[GH-ISSUE #223] Architecture: Serverless oneshot archiving #1661

Closed
opened 2026-03-01 17:52:39 +03:00 by kerem · 3 comments
Owner

Originally created by @awendland on GitHub (Apr 27, 2019).
Original GitHub issue: https://github.com/ArchiveBox/ArchiveBox/issues/223

First off, thanks for this amazing library! I've recently gotten into an archiving binge and this plugin is the ideal in almost every way.

Type

  • General Question or Disussion
  • Propose a brand new feature
  • Request modification of existing behavior or design

What is the problem that your feature request solves

To reduce maintenance requirements when hosting ArchiveBox, I was hoping to be able to leverage serverless solutions, such as AWS Lambda and S3 (Lambda letting me not care about OS patching and S3 providing redundant storage).

Describe the ideal specific solution you'd want, and whether it fits into any broader scope of changes

It would be awesome if ArchiveBox supported S3 as a storage backend. I believe the work in https://github.com/pirate/ArchiveBox/issues/177 will make the Lambda deployment easy enough.

AFAICT the website is generated but served statically from then on, so S3 would make a great host for the content. The only complications would come in needing to fetch the DB files, configs, and other data that the program touches when it archives a new site.

What hacks or alternative solutions have you tried to solve the problem?

I haven't explored the codebase yet to check out feasibility, but I wanted to get this on your mind now while you're thinking about the large refactors you're currently undertaking. I'll be looking into implementing this feature a couple weeks from now.

From a cursory glance, it looks like some file system operations would need to be abstracted behind an interface exposing that data explicitly, and then different implementations could provide that interface, such as a file system backed implementation or a S3 backed implementation.
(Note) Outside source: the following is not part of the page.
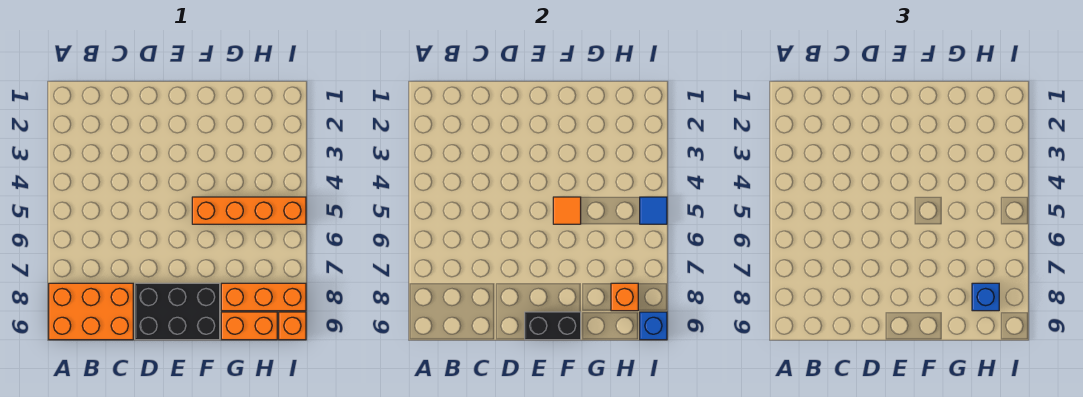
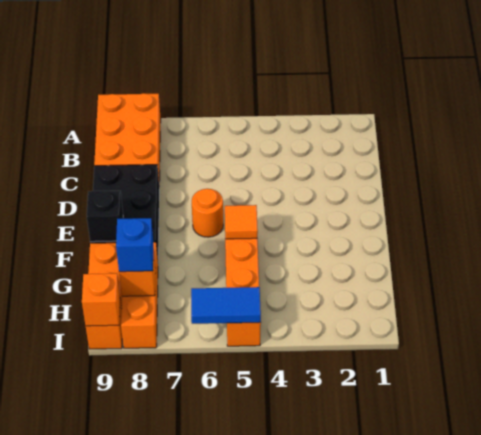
none -> orange round brick E6 level 1
black brick E9:F9 level 2 -> black brick F9 level 2
blue tile I5 level 2 -> blue tile I5:I6 level 2
blue brick I9 level 2 -> orange brick I9 level 2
How badly do you want this new feature?

  • It's an urgent deal-breaker, I cant live without it
  • It's important to add it in the near-mid term future
  • It would be nice to have eventually

I'd love to work on this feature! I just want to make sure you're bought in so I can upstream things.


  • I'm willing to contribute to development / fixing this issue
  • I like ArchiveBox so far / would recommend it to a friend

I'm hoping to create a Terraform/CloudFormation/etc. config that people can easily use to deploy a serverless version of ArchiveBox for themselves.

Thanks again for all the work you've put into this library, it's providing such a cool service!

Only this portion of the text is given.